▶ Document passage
-- BEGIN --
One month a flyer announcing the admission of women into West Point Military Academy caught my eye. How cool would it be to be in the first class of women cadets?
I carefully crafted my letter of application, explaining my reserve military service, my Non-Commissioned Officer Academy completion, and closed by saying it would be an honor to be in the first West Point class with females.
The rejection letter I received said since I hadn’t taken college prep courses in high school, I’d have to attend a year of college prep. I missed the 21-year-old age cut-off by one stinking year. I felt sentenced to being a secretary for the rest of my life.
Growing up I had always admired the “wall of honor” my Little Grandma and Grandpa had in their guest room. Pictures of my four handsome uncles in their military uniforms had inspired me to think about military service so I had joined the Army Reserve. I’d often threaten my dad I’d go active duty. After a while, he quit believing I would.
When I heard my reserve unit’s annual two-week training would be in the Mojave Desert, I was not thrilled. With the desert looming and the rinse and repeat routine of my job, I was done…done sitting behind a desk and done with being a secretary. I wanted to kick ass and take names.
First, I went to see the Army recruiter. Their door was locked. Next, I tried the Air Force recruiter, but their door was locked too. On the way out the door, I saw the only on-duty recruiter in the office was from the Marine Corps. I looked up at the poster of the proud Marine, turned the knob, and asked, “Does the Marine Corps have women?”
-- END --
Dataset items
-- BEGIN --
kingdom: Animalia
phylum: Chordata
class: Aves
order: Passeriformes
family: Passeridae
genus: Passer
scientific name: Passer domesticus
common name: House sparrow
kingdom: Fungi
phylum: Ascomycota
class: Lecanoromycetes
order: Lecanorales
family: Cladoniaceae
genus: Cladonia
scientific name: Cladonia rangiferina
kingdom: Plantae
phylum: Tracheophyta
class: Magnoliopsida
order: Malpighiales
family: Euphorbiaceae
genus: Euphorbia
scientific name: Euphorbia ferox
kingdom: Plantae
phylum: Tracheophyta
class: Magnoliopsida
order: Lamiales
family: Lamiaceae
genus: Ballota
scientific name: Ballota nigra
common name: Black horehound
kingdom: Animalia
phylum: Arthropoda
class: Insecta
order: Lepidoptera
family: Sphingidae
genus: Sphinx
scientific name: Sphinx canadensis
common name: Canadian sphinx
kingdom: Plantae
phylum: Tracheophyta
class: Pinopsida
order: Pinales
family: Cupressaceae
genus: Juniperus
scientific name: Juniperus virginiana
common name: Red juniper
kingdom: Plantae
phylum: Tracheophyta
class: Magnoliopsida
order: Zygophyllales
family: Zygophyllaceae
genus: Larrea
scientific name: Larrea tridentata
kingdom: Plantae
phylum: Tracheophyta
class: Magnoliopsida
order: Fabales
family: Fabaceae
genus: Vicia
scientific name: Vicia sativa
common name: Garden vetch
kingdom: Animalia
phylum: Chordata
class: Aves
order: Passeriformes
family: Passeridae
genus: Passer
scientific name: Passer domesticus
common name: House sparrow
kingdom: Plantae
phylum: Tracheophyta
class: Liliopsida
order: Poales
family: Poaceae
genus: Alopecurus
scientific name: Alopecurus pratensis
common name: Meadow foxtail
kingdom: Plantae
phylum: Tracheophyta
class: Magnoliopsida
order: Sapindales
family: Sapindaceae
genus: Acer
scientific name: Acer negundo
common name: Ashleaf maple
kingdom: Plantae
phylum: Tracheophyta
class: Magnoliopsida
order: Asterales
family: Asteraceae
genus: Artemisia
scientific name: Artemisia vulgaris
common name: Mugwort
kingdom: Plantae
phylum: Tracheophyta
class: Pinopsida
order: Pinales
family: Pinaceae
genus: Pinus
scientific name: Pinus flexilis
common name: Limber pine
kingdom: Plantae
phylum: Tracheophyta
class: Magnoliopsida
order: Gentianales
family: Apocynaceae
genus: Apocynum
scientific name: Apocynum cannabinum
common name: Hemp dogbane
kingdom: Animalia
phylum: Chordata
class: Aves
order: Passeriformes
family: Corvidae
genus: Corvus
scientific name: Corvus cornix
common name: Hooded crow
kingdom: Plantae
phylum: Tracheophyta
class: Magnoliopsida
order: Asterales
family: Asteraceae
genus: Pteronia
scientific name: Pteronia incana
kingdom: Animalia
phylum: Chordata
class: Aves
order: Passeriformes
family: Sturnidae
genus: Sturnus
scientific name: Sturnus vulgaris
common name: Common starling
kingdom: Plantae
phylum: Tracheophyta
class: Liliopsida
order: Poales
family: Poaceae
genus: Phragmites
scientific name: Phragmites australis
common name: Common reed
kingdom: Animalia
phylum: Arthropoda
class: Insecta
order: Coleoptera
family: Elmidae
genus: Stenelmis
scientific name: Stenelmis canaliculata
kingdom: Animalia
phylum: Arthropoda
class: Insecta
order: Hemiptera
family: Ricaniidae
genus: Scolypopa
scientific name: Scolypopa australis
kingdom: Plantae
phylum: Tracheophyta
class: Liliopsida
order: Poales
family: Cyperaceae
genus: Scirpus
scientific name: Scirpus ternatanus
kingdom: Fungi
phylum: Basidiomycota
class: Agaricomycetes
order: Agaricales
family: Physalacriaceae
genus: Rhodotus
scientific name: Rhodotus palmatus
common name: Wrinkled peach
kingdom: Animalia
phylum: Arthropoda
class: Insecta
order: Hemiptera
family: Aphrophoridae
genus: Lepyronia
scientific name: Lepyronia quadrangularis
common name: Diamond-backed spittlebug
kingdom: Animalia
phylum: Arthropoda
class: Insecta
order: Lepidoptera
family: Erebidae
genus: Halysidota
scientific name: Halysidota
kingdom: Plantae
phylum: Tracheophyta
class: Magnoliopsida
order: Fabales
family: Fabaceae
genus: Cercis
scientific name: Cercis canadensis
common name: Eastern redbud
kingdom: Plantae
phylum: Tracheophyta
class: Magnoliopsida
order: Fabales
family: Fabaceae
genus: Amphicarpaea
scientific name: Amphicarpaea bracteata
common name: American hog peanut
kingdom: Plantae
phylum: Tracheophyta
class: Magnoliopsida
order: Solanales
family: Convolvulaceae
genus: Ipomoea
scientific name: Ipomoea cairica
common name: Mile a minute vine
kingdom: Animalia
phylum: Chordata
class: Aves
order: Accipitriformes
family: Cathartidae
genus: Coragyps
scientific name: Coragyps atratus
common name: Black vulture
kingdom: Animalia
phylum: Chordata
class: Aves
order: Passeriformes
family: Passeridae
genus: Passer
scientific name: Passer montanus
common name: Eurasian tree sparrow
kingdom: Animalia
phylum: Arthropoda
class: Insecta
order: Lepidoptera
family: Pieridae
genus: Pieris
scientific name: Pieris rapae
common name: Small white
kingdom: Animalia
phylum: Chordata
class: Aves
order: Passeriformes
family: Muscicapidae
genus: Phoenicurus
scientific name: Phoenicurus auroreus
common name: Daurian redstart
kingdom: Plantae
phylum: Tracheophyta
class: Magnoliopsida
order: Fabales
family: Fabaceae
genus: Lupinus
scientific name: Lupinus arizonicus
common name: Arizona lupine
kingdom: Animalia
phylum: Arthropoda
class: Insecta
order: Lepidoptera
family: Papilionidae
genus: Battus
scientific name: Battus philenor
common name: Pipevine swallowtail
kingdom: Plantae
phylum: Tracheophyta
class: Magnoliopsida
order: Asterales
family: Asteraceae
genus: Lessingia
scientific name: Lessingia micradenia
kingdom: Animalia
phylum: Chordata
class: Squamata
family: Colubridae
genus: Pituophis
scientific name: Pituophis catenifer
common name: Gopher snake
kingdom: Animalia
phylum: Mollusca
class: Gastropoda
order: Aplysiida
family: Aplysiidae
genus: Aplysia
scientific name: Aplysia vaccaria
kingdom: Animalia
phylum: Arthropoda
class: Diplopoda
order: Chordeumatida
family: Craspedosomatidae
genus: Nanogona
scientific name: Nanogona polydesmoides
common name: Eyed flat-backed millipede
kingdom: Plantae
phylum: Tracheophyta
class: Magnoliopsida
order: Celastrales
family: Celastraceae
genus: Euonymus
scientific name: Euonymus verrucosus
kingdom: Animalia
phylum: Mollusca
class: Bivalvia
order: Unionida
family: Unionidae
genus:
-- END --
▶ The tasks
1. Answer these about the military story:
(a) What did the flyer announce?
(b) How many uncles appeared in the pictures on the "wall of honor"?
(c) Which branch did the only on-duty recruiter in the office come from?
2. Copy everything in the military story from "The rejection letter" down to "of my life.", and swap "secretary" out for "clerk".
The records have nothing to do with this.

▶ Answers to the exercises
1.
(a) The admission of women into West Point Military Academy.
(b) Four.
(c) The Marine Corps.

2.
The rejection letter I received said since I hadn’t taken college prep courses in high school, I’d have to attend a year of college prep. I missed the 21-year-old age cut-off by one stinking year. I felt sentenced to being a clerk for the rest of my life.